Derivative of Inverse Solution for f(x) = the third root of (x-8)

[Qube]

Homework Statement

If f(x) = the third root of (x-8), find the derivative of its inverse.

Homework Equations

The derivative of its inverse = 1/f'(f^-1(x)) or 1 over its derivative at its inverse.

The Attempt at a Solution

I followed both the formula to verify my solution and also did some manual work in lieu of the formula. Basically, if g is the inverse of f, then f(g(x)) = x, and so the derivative of both sides is f'(g(x)g'(x) = 1, and since g'(x) is the derivative of the inverse of x, g'(x) = 1/f'(g(x)) and I get 3x^2. I have no idea if that's correct however. Note that g(x) = f^-1'(x); I'm typing g(x) since the latter notation gets messy really quickly when you don't bother to use LATEX. :p.

https://scontent-b-mia.xx.fbcdn.net/hphotos-prn2/v/1457675_10201005261715465_14857176_n.jpg?oh=9da6ee66e6962843dfa1fcab48d3c201&oe=527B6402

 

[mfb]

There is an easy way to check your work: calculate g(x), calculate the derivative, compare it with your result.

 

[Saitama]

Your final answer is correct but you actually don't need the inverse to find its derivative.
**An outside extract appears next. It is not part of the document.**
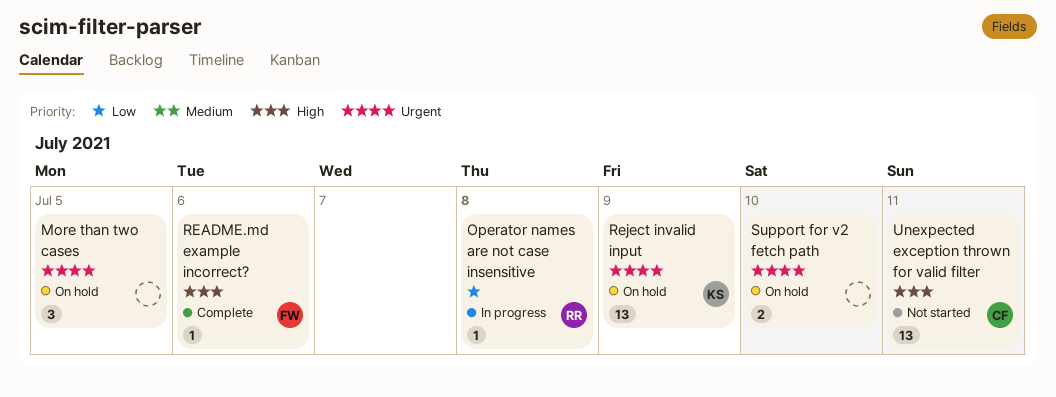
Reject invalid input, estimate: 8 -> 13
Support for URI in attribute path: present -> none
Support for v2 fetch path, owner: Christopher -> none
There's a simpler way.

We have
$$g(f(x))=x$$
where g(x) is the inverse of f(x).
$$\Rightarrow g'(f(x))\cdot f'(x)=1 \Rightarrow g'(f(x))=\frac{1}{f'(x)}$$

Also,
$$f'(x)=\frac{1}{3(x-8)^{2/3}}=\frac{1}{3f^2(x)}$$
Substituting this
$$g'(f(x))=3f^2(x) \Rightarrow g'(x)=3x^2$$

 

[HallsofIvy]

But in this particular case it is easier to find the inverse and then differentiate!

 

[Saitama]

But in this particular case it is easier to find the inverse and then differentiate!

Yes, it is. I just wanted to show an alternative approach because it won't be easy to find the inverse always. For example, I recently encountered the following problem:

Let $\displaystyle f(x)=\int_2^x \frac{dt}{\sqrt{1+t^4}}$ and g(x) be the inverse of f(x). Find g'(0).

Do you think it would be easy or even possible to find the inverse?

 

[jackmell]

Yes, it is. I just wanted to show an alternative approach because it won't be easy to find the inverse always. For example, I recently encountered the following problem:

Let $\displaystyle f(x)=\int_2^x \frac{dt}{\sqrt{1+t^4}}$ and g(x) be the inverse of f(x). Find g'(0).

Do you think it would be easy or even possible to find the inverse?

Looks like \sqrt{17} to me.

 

[ShreyasR]

$\displaystyle f(x)=\int_2^x \frac{dt}{\sqrt{1+t^4}}$

Could you find a solution to this integral?

 

[Saitama]

Could you find a solution to this integral?

I don't think so. Wolfram Alpha does not give a nice answer.

http://www.wolframalpha.com/input/?i=\int+\frac{dt}{\sqrt{1+t^4}}